Azotämie (Azotaemie; griech. Präfix azo- = negativ + zoe = Leben + griech. haima = Blut; Synonym: Hyperazotämie) – exzessiver Gehalt stickstoffhaltiger Stoffwechselprodukte im Blut.

Ausscheidung von:

  • Obstruktive Azotämie (obstruktive Azotaemie) – eine Retentionsazotämie, die durch Störung des Urinabflusses entsteht, wenn die Ausscheidungswege bei der Bildung verstopft oder verschlossen sind.
  • Extrarenale Azotämie (extrarenale Azotämie; Synonym: extrarenale Azotaemie) – eine Azotämie, die sich entwickelt, ohne dass Nierenerkrankungen vorliegen, beispielsweise bei unzureichender Blutkreislaufleistung oder verstärktem Eiweißzerfall im Organismus.
  • Retentionsazotämie – Azotämie, die durch unvollständige Ausscheidung stickstoffhaltiger Metabolite mit dem Urin entsteht.
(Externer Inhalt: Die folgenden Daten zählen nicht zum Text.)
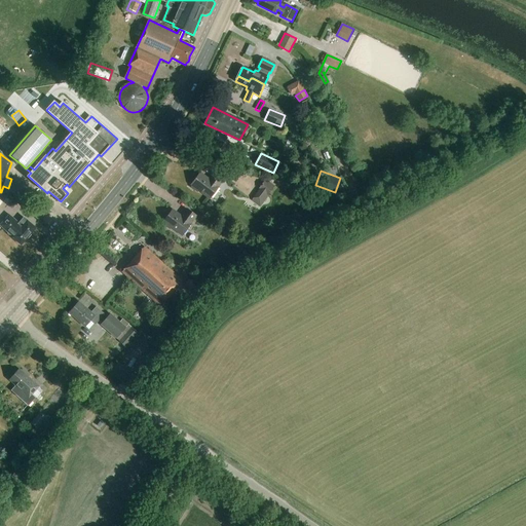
[(211,198),(226,180),(216,173),(212,178),(214,179),(212,181),(201,174),(193,185),(194,186),(193,187),(199,192),(200,190),(211,198)]
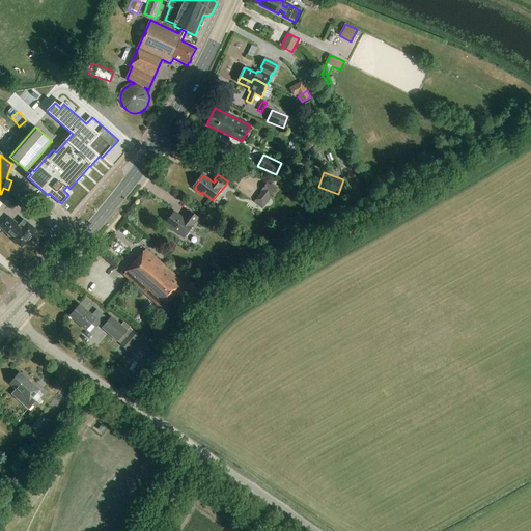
[(262,190),(254,202),(263,208),(278,187),(268,180),(261,190),(262,190)]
Eine Retentionsazotämie kann beobachtet werden bei Obstruktion der Harnwege, Nierenerkrankungen sowie Störungen des renalen Blutkreislaufs;
  • Produktive Azotämie – Azotämie, die durch erhöhten Zerfall von Gewebeeiweißen im Organismus bedingt ist. Dies tritt auf bei Verbrennungen und Verwundungen, umfangreichen Entzündungen, Hämopathien sowie Kachexie.
  • Renale Azotämie (azotaemia renalis; Synonym: renale Harnstoffämie) – eine Azotämie, die durch gestörte Ausscheidung stickstoffhaltiger Metabolite infolge einer Nierenfunktionsstörung bedingt ist.
  • Chlorasotämie – eine Azotämie, die durch massive Chlorverluste aus dem Körper entsteht, beispielsweise bei ungebändigtem Erbrechen.
Ob Das sollten Sie wissen:

Beim Niesen kommt es zu einer kurzzeitigen Unterbrechung der Atembewegungen. Ein vollständiger Stillstand des gesamten Organismus, einschließlich des Herzens, ist physiologisch nicht möglich.